De même, postérieurement à l'expiration du bail de 2018, les époux [L] n'occupaient plus la terrasse et les locaux adjacents, puisque selon les déclarations sur l'honneur de M. [L] lui-même, il a loué à M. [J] une cave puis à compter de septembre 2019 un garage à la SCI Jaspar.
Il ressort également du procès-verbal de constat d'huissier du 5 avril 2019 que la terrasse et le local de l'immeuble voisin appartenant aux époux [A] étaient libres de toute occupation.
En conséquence, en l'absence de preuve de l'occupation des locaux contre paiement d'un loyer à l'échéance des baux dérogatoires de 2015 et de 2018, les dispositions de l'article L145-5 alinéa 2 du code de commerce ne peuvent trouver application en l'espèce.
Aucun bail commercial n'ayant été démontré antérieurement à la cession du fonds de commerce aux époux [L], les vendeurs n'ont pu leur transmettre plus de droit qu'ils en avaient eux-mêmes.
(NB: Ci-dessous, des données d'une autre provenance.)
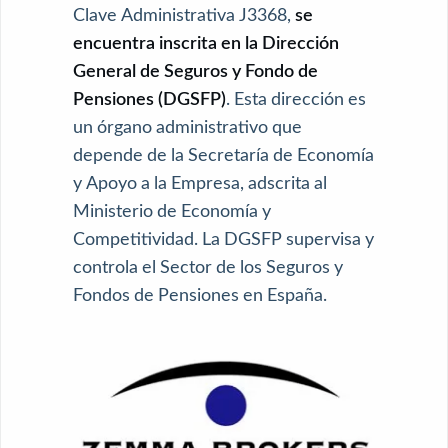
Clave Administrativa J3368,
se
encuentra inscrita en la Dirección
General de Seguros y Fondo de
Pensiones (DGSFP)
. Esta dirección es
un órgano administrativo que
depende de la Secretaría de Economía
y Apoyo a la Empresa, adscrita al
Ministerio de Economía y
Competitividad. La DGSFP supervisa y
controla el Sector de los Seguros y
Fondos de Pensiones en España.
L'acte de cession du 14 avril 2017 ne fait d'ailleurs nullement mention d'un tel bail commercial sur la terrasse et les locaux de l'immeuble appartenant aux époux [A], encore confirmé par la signature par les époux [L] de deux baux dérogatoires avec les époux [A] postérieurement à la vente, confirmant la volonté des parties de ne pas se soumettre aux statuts des baux commerciaux.
Eu égard à la présente décision, la demande de dommages et intérêts des époux [L] n'est pas justifiée.
En conséquence, pour ces motifs, le jugement déféré sera confirmé en ce qu'il a débouté les appelants de l'ensemble de leurs demandes.
Les dispositions du jugement déféré concernant les dépens et les frais irrépétibles de première instance, seront confirmées.
En application de l'article 696 du code de procédure civile, les appelants qui succombent supporteront les dépens d'appel.
Il n'est pas inéquitable de laisser supporter aux intimés leurs frais irrépétibles d'appel. Ils seront déboutés de leur demande au titre de l'article 700 du code de procédure civile
PAR CES MOTIFS,
LA COUR :
La cour, après en avoir délibéré conformément à la loi, statuant après débats en audience publique par mise à disposition au greffe, contradictoirement, en matière civile et en dernier ressort,
Confirme le jugement déféré en l'ensemble de ses dispositions,
Y ajoutant,
Condamne M. [M] [L] et Mme [W] [B] épouse [L] aux dépens d'appel,
Déboute Mme [P] [A] et M. [K] [A] de leur demande au titre des frais irrépétibles d'appel.